(EXERCISE PASSAGE)

The hygiene mythbuster

10 April 2015

We all know that bacteria become resistant to antibiotics but what about disinfectants? Are antibacterial cleaning products pushing us closer to a world where antibiotics are no longer effective against superbugs? Seán Derrig, scientific director at Chemex International, investigates

A recent Government report predicted that by the year 2050 annual global deaths caused by multi-resistant organisms will rise from the current 700,000 to over 10 million (cancer kills about 8.2 million). I find some of their assumptions biologically naïve but it is true that some bugs are close to being resistant to all antibiotics. Many predicted MRSA would be the first pan-resistant bug but gonorrhoea won that award last year. 

Bugs exhibit two basic types of resistance. There is ‘intrinsic’ resistance – where their structure makes them tougher to kill; an example is C. diff’s ability to form spores that are incredibly resistant to chemical attack. Then come the mycobacteria – causative agents of TB and leprosy – they’re pretty hardy, and at the other end there’s MRSA which is resistant to many antibiotics but is easily killed with disinfectants. 

So, different bugs have different intrinsic susceptibilities but there’s also acquired resistance – when a bug acquires the ability to resist antibiotic attack. Acquired resistance arises through genetic mutation but bacteria can then swap these resistance genes like football cards. 

‘Superbugs’ have the genetic cards that instruct them how to deal with different antibiotics. And we had superbugs even before antibiotics: tests on bacteria sampled from World War 1 dysentery victims showed resistance to penicillin and other ‘modern’ antibiotics. Penicillin wasn’t available until the end of the Second World War so how were bacteria already resistant three decades earlier? Simple. Most antibiotics are derived from bacteria and fungi, which produce them to kill their neighbours and grab resources and this germ warfare has gone on for billions of years.

(End EXERCISE PASSAGE)
(DATASET RECORDS)

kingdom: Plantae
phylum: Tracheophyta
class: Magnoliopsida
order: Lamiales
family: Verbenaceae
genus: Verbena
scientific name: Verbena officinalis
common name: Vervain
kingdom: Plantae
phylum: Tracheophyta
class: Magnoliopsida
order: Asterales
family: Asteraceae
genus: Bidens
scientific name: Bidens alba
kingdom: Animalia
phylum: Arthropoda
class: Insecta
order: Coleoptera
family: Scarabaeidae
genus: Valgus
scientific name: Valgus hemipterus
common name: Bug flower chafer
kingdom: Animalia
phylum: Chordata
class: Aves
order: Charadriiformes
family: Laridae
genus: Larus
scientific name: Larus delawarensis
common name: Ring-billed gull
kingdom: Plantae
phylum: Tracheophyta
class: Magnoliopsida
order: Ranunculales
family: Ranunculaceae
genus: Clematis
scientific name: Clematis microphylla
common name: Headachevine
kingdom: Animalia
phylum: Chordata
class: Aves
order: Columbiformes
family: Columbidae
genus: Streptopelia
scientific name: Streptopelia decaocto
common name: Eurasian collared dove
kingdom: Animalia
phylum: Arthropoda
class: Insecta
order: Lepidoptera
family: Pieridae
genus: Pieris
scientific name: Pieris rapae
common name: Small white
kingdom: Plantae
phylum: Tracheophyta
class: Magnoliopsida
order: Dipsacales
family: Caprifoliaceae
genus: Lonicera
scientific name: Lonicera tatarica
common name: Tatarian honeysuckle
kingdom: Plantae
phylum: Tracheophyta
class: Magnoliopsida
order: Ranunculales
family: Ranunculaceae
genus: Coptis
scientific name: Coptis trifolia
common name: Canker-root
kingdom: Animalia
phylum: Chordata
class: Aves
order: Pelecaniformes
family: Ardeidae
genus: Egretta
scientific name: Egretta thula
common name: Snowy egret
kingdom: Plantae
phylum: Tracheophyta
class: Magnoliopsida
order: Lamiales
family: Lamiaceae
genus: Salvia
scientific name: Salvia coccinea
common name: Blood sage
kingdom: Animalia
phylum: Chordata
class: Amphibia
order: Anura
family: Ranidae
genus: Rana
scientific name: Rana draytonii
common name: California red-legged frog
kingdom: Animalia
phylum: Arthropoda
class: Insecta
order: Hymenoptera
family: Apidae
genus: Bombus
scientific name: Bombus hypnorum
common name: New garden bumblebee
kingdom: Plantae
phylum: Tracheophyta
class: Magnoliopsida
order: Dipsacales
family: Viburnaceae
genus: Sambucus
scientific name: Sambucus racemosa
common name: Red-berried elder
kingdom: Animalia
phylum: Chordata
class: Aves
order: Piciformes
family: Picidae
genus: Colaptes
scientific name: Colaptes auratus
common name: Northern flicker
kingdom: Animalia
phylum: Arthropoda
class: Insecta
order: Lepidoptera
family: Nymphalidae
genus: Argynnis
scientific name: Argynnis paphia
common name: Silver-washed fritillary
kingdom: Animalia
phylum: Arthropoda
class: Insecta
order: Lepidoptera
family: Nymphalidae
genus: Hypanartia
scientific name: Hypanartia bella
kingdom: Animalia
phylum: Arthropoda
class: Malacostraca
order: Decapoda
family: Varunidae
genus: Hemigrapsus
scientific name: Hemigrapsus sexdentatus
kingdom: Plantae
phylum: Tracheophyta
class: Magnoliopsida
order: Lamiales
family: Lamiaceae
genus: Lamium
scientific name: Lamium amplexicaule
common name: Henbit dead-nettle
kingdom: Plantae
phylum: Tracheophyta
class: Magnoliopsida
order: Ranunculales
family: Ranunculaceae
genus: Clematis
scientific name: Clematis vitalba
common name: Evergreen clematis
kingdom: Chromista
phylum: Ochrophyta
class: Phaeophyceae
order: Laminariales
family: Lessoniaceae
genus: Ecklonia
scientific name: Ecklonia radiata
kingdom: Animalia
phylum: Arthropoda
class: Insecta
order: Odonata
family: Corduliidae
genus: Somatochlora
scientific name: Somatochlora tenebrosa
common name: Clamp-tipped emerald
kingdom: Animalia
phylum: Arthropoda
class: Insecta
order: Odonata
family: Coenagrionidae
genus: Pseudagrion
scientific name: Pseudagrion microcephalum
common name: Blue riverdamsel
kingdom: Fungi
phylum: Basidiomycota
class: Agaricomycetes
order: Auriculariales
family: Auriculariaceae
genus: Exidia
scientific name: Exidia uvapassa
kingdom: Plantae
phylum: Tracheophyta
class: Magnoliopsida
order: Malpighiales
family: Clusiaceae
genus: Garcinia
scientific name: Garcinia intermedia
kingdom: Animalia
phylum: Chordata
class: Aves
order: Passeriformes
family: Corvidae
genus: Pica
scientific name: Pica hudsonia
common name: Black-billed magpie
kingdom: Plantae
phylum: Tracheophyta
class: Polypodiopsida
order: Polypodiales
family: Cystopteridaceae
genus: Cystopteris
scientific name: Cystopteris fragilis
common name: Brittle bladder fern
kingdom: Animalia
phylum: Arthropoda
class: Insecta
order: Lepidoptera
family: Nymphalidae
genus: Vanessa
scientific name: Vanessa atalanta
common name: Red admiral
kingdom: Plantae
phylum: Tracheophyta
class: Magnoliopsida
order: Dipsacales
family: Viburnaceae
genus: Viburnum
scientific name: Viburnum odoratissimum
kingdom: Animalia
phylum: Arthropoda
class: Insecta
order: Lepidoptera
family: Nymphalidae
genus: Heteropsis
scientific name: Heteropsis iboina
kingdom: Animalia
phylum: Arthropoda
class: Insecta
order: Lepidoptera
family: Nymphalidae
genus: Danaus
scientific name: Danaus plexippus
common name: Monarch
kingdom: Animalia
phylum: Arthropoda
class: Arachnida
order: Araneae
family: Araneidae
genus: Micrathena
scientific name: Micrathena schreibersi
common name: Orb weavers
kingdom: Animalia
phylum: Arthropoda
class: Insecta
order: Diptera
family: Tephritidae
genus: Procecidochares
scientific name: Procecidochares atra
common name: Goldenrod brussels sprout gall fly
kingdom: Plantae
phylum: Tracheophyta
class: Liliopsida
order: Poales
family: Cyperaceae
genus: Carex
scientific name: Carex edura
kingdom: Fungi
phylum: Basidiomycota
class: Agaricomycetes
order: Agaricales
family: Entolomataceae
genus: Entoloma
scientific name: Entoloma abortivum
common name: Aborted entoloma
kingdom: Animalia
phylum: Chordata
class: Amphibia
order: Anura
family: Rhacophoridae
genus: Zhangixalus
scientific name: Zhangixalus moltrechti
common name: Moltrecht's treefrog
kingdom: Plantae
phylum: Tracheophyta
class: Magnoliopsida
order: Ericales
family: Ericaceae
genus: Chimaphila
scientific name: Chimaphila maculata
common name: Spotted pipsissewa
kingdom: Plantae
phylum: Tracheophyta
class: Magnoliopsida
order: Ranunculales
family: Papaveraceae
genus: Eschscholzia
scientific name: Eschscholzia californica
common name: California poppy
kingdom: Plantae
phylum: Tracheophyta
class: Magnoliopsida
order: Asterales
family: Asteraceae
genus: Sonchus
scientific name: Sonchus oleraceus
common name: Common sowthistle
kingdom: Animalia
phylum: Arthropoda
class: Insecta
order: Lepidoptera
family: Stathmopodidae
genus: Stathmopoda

(End DATASET RECORDS)

◆ **WHAT IS REQUIRED**:
For each statement below, answer yes or no according to the hygiene mythbuster article, and quote the words of the article that decide it.
(a) MRSA is easily killed with disinfectants.
(b) MRSA became the first pan-resistant bug.
(c) Penicillin was available before the First World War.

◆ **RESPONSE TO THE EXERCISE**:
(a) Yes: "MRSA which is resistant to many antibiotics but is easily killed with disinfectants"
(b) No: "Many predicted MRSA would be the first pan-resistant bug but gonorrhoea won that award last year."
(c) No: "Penicillin wasn’t available until the end of the Second World War"